Intermédiation financière : désormais appliquée à TOUTES les pensions alimentaires
Les pensions alimentaires impayées initient un nombre toujours croissant de contentieux souvent oppressants. En premier lieu, pour le parent chez lequel l’enfant a sa résidence principale et qui dispose de ressources financières moins importantes suite à sa séparation. Ce constat a encouragé le législateur à simplifier les démarches de recouvrement des impayés. D’où la généralisation, au 1er janvier 2023, de l’intermédiation financière (IFPA) pour toutes les pensions alimentaires fixées dans un titre exécutoire. En d’autres termes, “qu’il s’agisse d’une décision judiciaire ou d’un titre extrajudiciaire comme une convention de divorce par consentement mutuel.”
Cette généralisation de l’IFPA intervient à la suite de la loi n° 2021-1754 du 23 décembre 2021 du financement de la Sécurité Sociale pour 2022, complétée par le décret n° 2022-259 du 25 février 2022 puis par la circulaire du 28 février 2022. Elle n’affecte pas certaines situations exceptionnelles. Par exemple, en cas de refus des parents, de violences intrafamiliales prouvées ou de difficultés d’exécution. Ceci étant dit, l’intermédiation financière des pensions alimentaires confère à la Caisse d’allocations familiales (CAF) ou à la Mutualité Sociale Agricole (MSA) le rôle d’intermédiaire entre les parents pour le règlement des pensions alimentaires que l’on destine aux enfants.
Aucune avance des pensions alimentaires impayées
L’intermédiation financière s’applique désormais systématiquement à toutes les pensions alimentaires. Toutefois, il ne s’agit en aucun cas de verser à l’avance ces dernières et/ou à la place du parent débiteur. En revanche, la CAF et la MSA conservent la possibilité d’avancer le versement de l’allocation de soutien familial (ASF) recouvrable en attendant le versement des pensions alimentaires impayées.
Pour rappel, l’ASF est une allocation familiale accordée pour élever un enfant privé de l’aide de l’un de ses parents voire des deux.
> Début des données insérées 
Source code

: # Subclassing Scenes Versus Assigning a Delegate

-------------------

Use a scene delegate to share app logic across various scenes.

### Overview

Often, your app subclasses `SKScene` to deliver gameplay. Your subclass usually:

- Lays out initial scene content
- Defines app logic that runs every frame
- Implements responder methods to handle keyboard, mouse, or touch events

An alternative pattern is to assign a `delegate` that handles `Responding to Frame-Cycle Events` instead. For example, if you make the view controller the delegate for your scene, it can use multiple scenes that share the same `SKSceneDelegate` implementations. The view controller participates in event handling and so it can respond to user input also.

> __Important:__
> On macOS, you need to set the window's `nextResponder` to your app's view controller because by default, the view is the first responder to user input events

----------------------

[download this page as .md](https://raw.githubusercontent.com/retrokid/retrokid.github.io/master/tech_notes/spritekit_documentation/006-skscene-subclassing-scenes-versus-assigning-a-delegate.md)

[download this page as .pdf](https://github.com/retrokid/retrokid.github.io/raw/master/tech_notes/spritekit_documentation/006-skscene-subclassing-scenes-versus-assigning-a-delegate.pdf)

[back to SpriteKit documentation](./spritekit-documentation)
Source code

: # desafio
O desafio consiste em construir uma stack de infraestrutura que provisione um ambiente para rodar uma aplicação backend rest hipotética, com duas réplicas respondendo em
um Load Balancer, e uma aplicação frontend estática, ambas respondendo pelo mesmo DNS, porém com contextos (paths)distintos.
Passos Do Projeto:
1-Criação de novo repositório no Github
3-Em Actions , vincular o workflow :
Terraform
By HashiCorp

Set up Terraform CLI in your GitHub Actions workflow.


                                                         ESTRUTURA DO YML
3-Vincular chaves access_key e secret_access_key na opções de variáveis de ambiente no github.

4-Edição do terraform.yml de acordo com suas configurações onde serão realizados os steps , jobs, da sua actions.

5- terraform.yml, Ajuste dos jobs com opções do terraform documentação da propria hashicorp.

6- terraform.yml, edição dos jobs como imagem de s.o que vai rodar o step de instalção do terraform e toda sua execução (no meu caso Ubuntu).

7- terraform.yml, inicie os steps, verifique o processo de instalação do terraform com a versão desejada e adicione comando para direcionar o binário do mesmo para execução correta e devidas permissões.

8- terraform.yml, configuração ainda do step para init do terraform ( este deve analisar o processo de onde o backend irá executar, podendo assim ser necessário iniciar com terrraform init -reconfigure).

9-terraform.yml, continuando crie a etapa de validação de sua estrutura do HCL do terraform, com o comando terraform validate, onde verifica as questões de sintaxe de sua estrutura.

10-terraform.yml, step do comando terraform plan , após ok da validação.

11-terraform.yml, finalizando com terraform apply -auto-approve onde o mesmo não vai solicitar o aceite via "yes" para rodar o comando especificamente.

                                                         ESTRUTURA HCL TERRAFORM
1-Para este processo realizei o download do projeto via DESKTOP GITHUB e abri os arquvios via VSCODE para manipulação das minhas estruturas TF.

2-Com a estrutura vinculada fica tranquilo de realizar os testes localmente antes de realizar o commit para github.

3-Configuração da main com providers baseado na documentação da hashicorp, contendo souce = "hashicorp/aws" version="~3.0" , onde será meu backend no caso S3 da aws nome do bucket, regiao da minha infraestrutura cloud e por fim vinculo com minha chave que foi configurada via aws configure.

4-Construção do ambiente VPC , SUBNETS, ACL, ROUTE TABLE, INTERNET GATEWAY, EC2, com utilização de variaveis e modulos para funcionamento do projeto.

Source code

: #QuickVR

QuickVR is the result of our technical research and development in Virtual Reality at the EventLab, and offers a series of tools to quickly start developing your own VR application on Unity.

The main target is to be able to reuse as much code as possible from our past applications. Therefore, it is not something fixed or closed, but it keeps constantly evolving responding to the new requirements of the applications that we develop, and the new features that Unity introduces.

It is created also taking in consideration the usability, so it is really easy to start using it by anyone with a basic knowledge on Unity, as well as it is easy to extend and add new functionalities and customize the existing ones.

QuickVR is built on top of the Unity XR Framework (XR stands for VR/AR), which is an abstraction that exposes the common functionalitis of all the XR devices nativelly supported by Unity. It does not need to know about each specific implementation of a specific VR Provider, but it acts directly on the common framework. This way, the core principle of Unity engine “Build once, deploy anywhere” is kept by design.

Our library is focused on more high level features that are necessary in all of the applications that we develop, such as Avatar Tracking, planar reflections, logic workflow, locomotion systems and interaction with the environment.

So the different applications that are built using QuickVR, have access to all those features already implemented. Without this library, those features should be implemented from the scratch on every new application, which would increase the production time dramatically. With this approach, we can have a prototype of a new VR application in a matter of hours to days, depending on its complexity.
Son montant est, au maximum, de 184,41 euros par enfant et par mois (245,80 euros si l’enfant est privé de ses deux parents). Son versement peut intervenir si :
- La pension alimentaire est en cours de fixation.
- Si celle-ci est d’un faible montant.
- Enfin, en cas d’absence de versement.
IFPA : les avantages de la réforme
Au-delà de l’enjeu économique majeur lié au fait de garantir le versement des pensions alimentaires, l’extension de l’IFPA constitue un signal positif fort à l’égard des familles monoparentales et de la protection des intérêts de l’enfant. En effet, l’objectif est de préserver ces derniers des tensions entre leurs parents qui naissent souvent à cause de pensions alimentaires impayées. Et ce, tout en assurant la mise en place des dispositions nécessaires pour contraindre le parent débiteur à respecter son obligation familiale.
De fait, celui-ci se doit de respecter des délais afin de communiquer les éléments utiles à la gestion de l’IFPA. S’il se dérobe, il risque en premier lieu des sanctions financières. Puis un recouvrement forcé des pensions alimentaires impayées. Et ce, sans que le parent créditeur n’ait à faire de démarche particulière. L’idée est donc tout autant d’accélérer les paiements tout en réduisant le nombre et la durée des arriérés. À cette fin, le Ministère de la justice a initié le recrutement de 200 emplois de greffe dès mars 2022. En effet, c’est au greffe qu’incombe maintenant la notification des décisions de condamnation aux deux parents.